**Exercise:**
Gather from the material every line that contains the string "SerializeField".

**Information:**

-=-=-=-=-

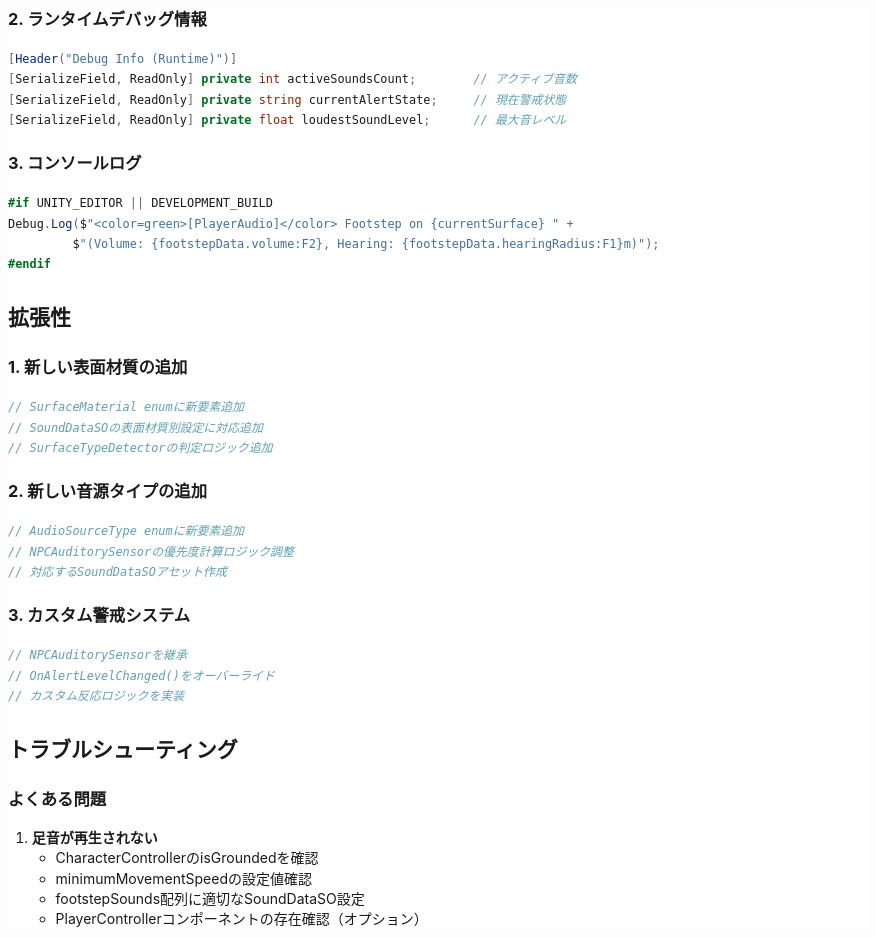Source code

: ### 2. ランタイムデバッグ情報

```csharp
[Header("Debug Info (Runtime)")]
[SerializeField, ReadOnly] private int activeSoundsCount;        // アクティブ音数
[SerializeField, ReadOnly] private string currentAlertState;     // 現在警戒状態
[SerializeField, ReadOnly] private float loudestSoundLevel;      // 最大音レベル
```

### 3. コンソールログ

```csharp
#if UNITY_EDITOR || DEVELOPMENT_BUILD
Debug.Log($"<color=green>[PlayerAudio]</color> Footstep on {currentSurface} " +
         $"(Volume: {footstepData.volume:F2}, Hearing: {footstepData.hearingRadius:F1}m)");
#endif
```

## 拡張性

### 1. 新しい表面材質の追加

```csharp
// SurfaceMaterial enumに新要素追加
// SoundDataSOの表面材質別設定に対応追加
// SurfaceTypeDetectorの判定ロジック追加
```

### 2. 新しい音源タイプの追加

```csharp
// AudioSourceType enumに新要素追加  
// NPCAuditorySensorの優先度計算ロジック調整
// 対応するSoundDataSOアセット作成
```

### 3. カスタム警戒システム

```csharp
// NPCAuditorySensorを継承
// OnAlertLevelChanged()をオーバーライド
// カスタム反応ロジックを実装
```

## トラブルシューティング

### よくある問題

1. **足音が再生されない**
   - CharacterControllerのisGroundedを確認
   - minimumMovementSpeedの設定値確認
   - footstepSounds配列に適切なSoundDataSO設定
   - PlayerControllerコンポーネントの存在確認（オプション）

-=-=-=-=-

**Reply to the task:**
[SerializeField, ReadOnly] private int activeSoundsCount;        // アクティブ音数
[SerializeField, ReadOnly] private string currentAlertState;     // 現在警戒状態
[SerializeField, ReadOnly] private float loudestSoundLevel;      // 最大音レベル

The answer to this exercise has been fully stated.